Cevap: Bediüzzaman’ın telif etmiş olduğu eserlerde beyan edilen ali hakikatler, yüksek hikmetler, ince sırlar ve tılsımlardan dolayı bu eserlerin kendi havsalasının ve ilminin bir eseri olmadığını bu eserlerin doğrudan doğruya bir mevhibe-yi rabbani olduğunu, kendisine ikram edilen ihsanlar olduğunu ve Hakkı teslim etmek adına bu eserler bana yazdırıldı, ihtar edildi, kalbime hutur etti, sunuhat-i kalbiyem, ikaz olundum Uzaktan uzağa bana göründü, bana inkişaf olundu, istihdam edildim, Tavzif olunduk gibi
ilham manasını taşıyan ifadelerin kullanılmasında herhangi bir beis yoktur daha önceki çok âlimler veliler kutuplar bunlara benzeyen ifadeler kullanmışlardır. Bütün akait ve kelam kitaplarında ilhamın ve kerametin hak olduğu söylenmiştir. Yalnız ilham ile amel edilip edilmeyeceği veyahut ahkâmın bunun üzerine bina edilip edilmeyeceği hususunda ihtilaf olmuştur.

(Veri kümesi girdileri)

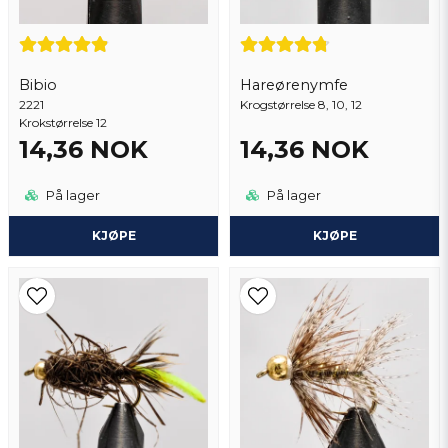
👍👍
Hans
2 år siden
Send spørsmål
Bibio
Hareørenymfe
2221
Krogstørrelse 8, 10, 12
Hans
Krokstørrelse 12
2 år siden
14,36 NOK
14,36 NOK
Hans
2 år siden
På lager
På lager
Peter
KJØPE
KJØPE
3 år siden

→ **Görev 1**
İlham ifadeleriyle ilgili metinde "Cevap: Bediüzzaman’ın telif" ile başlayıp "hususunda ihtilaf olmuştur." ile biten bölümü hiç değiştirmeden tekrar yazın.
→ **Görev 2**
Bediüzzaman'ın eserlerinde geçen ilham ifadelerini konu alan metni bittiği yerden sürdürün.

→ **Yanıt 1**
Cevap: Bediüzzaman’ın telif etmiş olduğu eserlerde beyan edilen ali hakikatler, yüksek hikmetler, ince sırlar ve tılsımlardan dolayı bu eserlerin kendi havsalasının ve ilminin bir eseri olmadığını bu eserlerin doğrudan doğruya bir mevhibe-yi rabbani olduğunu, kendisine ikram edilen ihsanlar olduğunu ve Hakkı teslim etmek adına bu eserler bana yazdırıldı, ihtar edildi, kalbime hutur etti, sunuhat-i kalbiyem, ikaz olundum Uzaktan uzağa bana göründü, bana inkişaf olundu, istihdam edildim, Tavzif olunduk gibi
ilham manasını taşıyan ifadelerin kullanılmasında herhangi bir beis yoktur daha önceki çok âlimler veliler kutuplar bunlara benzeyen ifadeler kullanmışlardır. Bütün akait ve kelam kitaplarında ilhamın ve kerametin hak olduğu söylenmiştir. Yalnız ilham ile amel edilip edilmeyeceği veyahut ahkâmın bunun üzerine bina edilip edilmeyeceği hususunda ihtilaf olmuştur.

→ **Yanıt 2**
Kur'an'da ilham ibaresi ile ilham manasını taşıyan vahiy kelimesi kullanılmıştır. Bediüzzaman, Telvihat-ı Tis’a isimli risalesinde;
“Evet, bal arısının ve hayvanatın ilhamatından tut, ta avam-ı nâsın ve havass-ı beşeriyenin ilhamatına kadar ve avam-ı melaikenin ilhamatından, ta havass-ı kerrûbiyyunun ilhamatına kadar bütün ilhamat, bir nevi kelimat-ı Rabbaniyedir. Fakat mazharların ve makamların kabiliyetine göre kelam-ı Rabbanî, yetmiş bin perdede telemmu’ eden ayrı ayrı cilve-i hitab-ı Rabbanîdir." [1] ifadesi ile yukarıdaki soruya cevap olacak hakikati çok güzel bir şekilde izah etmiştir.
Risaletü’n-Nur sair telifat gibi ulûm ve fünundan ve başka kitaplardan alınmamış, Kur’an’dan başka mehazı yok, Kur’an’dan başka üstadı yok; Kur’an’dan başka mercii yoktur. Telif olduğu vakit, hiçbir kitap müellifinin yanında bulunmuyordu. Doğrudan doğruya Kur’an’ın feyzinden mülhem olup sema-i Kur’anîden ve âyâtının nücumundan, yıldızlarından iniyor, nüzul ediyor.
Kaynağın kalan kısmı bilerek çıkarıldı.